Above: Gary Butler (AWE), AWE’s Head of Science and Technology, Graeme Nicholson, with Minister James Brokenshire, Giles Graham (AWE) and AWE’s MD Andrew Jupp, in the new forensic lab.
Mr Brokenshire, who is a minister in the Home Office for crime and security, visited the company’s Aldermaston site on Tuesday (May 22).
The Conventional Forensics Analysis Capability (CFAC) lab has the capability to receive some radiological, nuclear and explosively contaminated evidence, and then analyse the evidence for traditional forensics purposes.
Above: Minister James Brockenshire examines one of the gloveboxes in the new forensic lab, with AWE’s Giles Graham (background).
Mr Brokenshire (above) said: “I am delighted and proud to open the new CFAC laboratory at AWE Aldermaston. The successful delivery of this laboratory is as a result of the strong collaboration between the Home Office, our MOD colleagues and the AWE project team.

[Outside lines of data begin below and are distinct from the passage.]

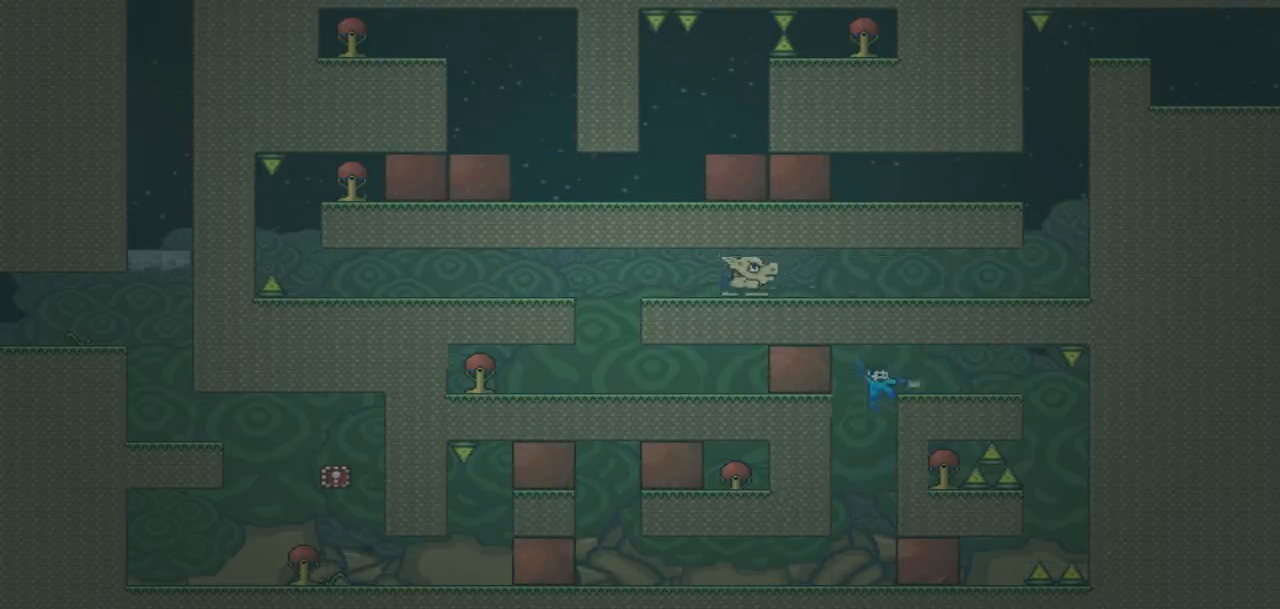
Gameplay with a controller (PlayStation layout); each line is a JSON object with the inputs held at the frame after it. "events" lists button and stick changes between this image and that frame as [ms after this image, input, new state], when the widget could be followed in between. Not read: L3 R3 left_stick right_stick.
{"buttons": ["DPAD_RIGHT"], "events": []}
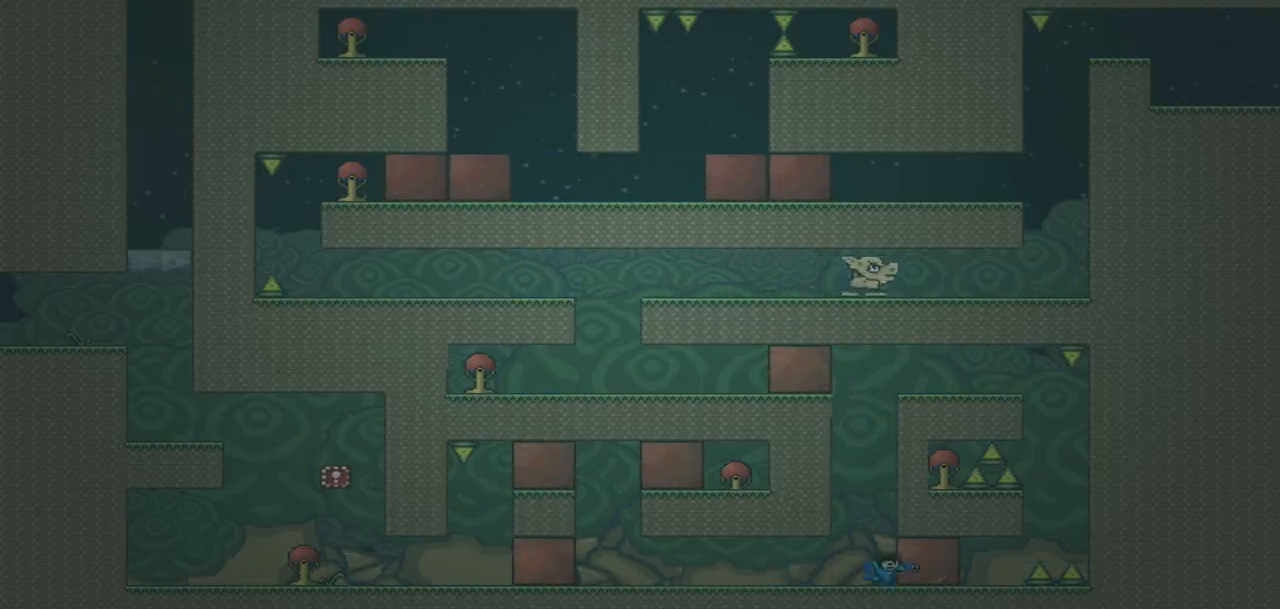
{"buttons": ["DPAD_LEFT"], "events": [[33, "DPAD_RIGHT", "up"], [167, "DPAD_LEFT", "down"]]}
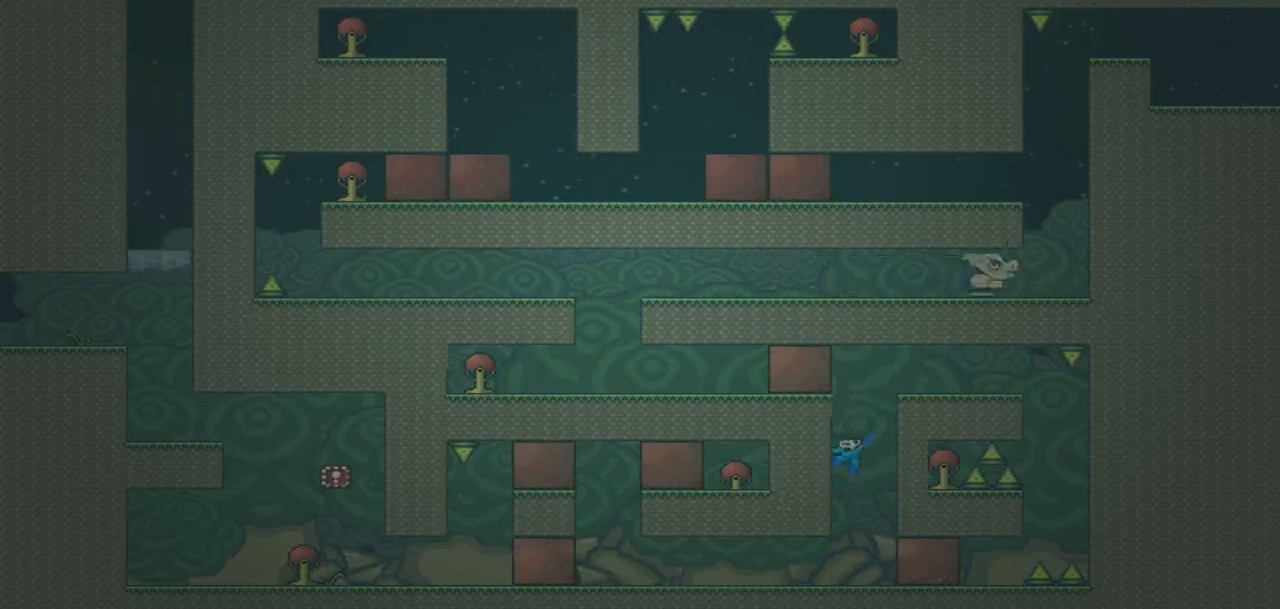
{"buttons": ["DPAD_LEFT"], "events": [[33, "DPAD_LEFT", "up"], [33, "DPAD_RIGHT", "down"], [433, "DPAD_LEFT", "down"], [433, "DPAD_RIGHT", "up"]]}
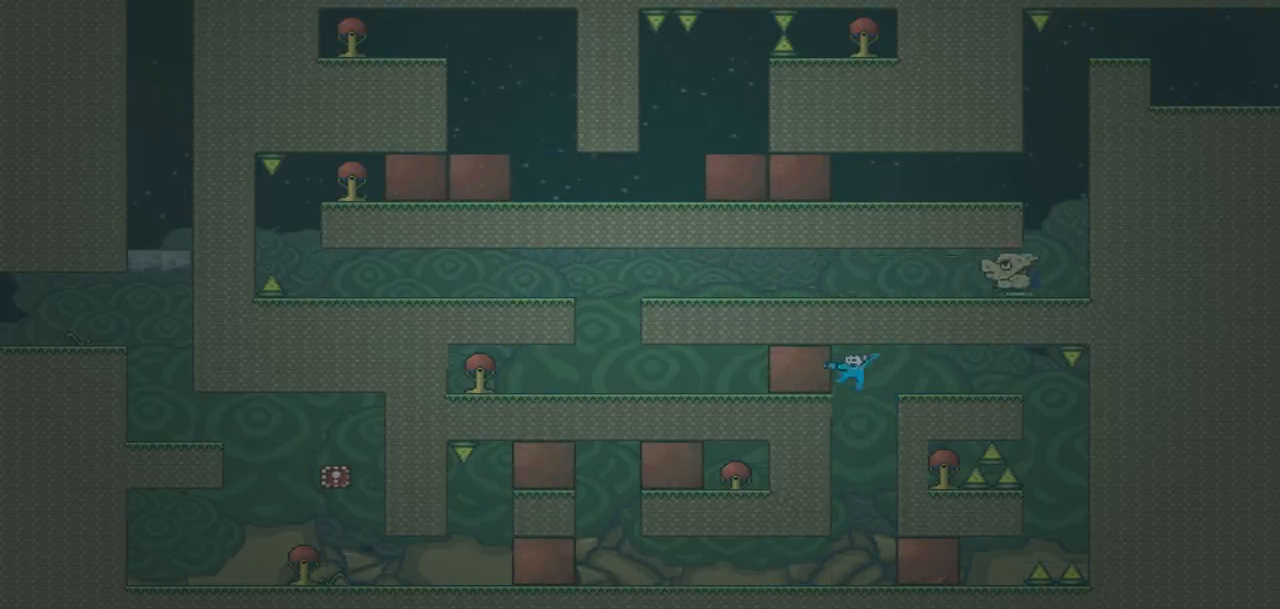
{"buttons": ["DPAD_RIGHT"], "events": [[200, "DPAD_LEFT", "up"], [234, "DPAD_RIGHT", "down"]]}
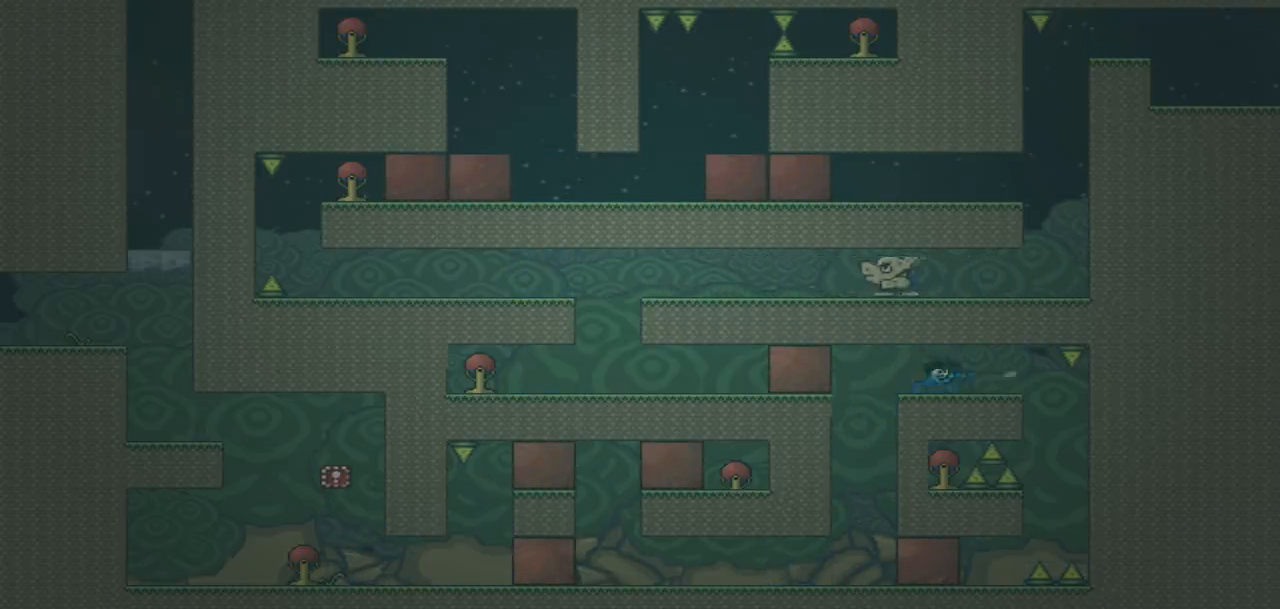
{"buttons": ["DPAD_RIGHT"], "events": [[133, "DPAD_RIGHT", "up"], [433, "DPAD_RIGHT", "down"]]}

This unique, world-class facility plays a major role in how we respond to nuclear and national security threats and sets international standards in incident response. It will make a significant difference to our understanding of forensics, helping us to bring to justice those people involved in terrorism, ensuring we keep our country safe.”
The laboratory means we will have a greater technical response capability in helping the Home Office investigate and prosecute terrorist use of an improvised radiological or nuclear device.
We will also have the forensic ability to trace the source of nuclear and radiological materials, by working through their unique chemical and physical 'fingerprints'.
Refurbishing an existing building at AWE and providing associated equipment has been sponsored by the Home Office and the Ministry of Defence.
At times, AWE will be pooling its resources and expertise to support forensic specialists from the police, forensic science service providers and other organisations.
Graeme Nicholson, AWE’s Director of Science and Technology, said: “We are particularly proud that the work of the lab has been announced as this is an area of this joint partnership between two government departments and AWE.
“The new facility will enable the UK to carry out conventional forensics techniques – such as fingerprinting and DNA recovery - on radiologically-contaminated evidence.”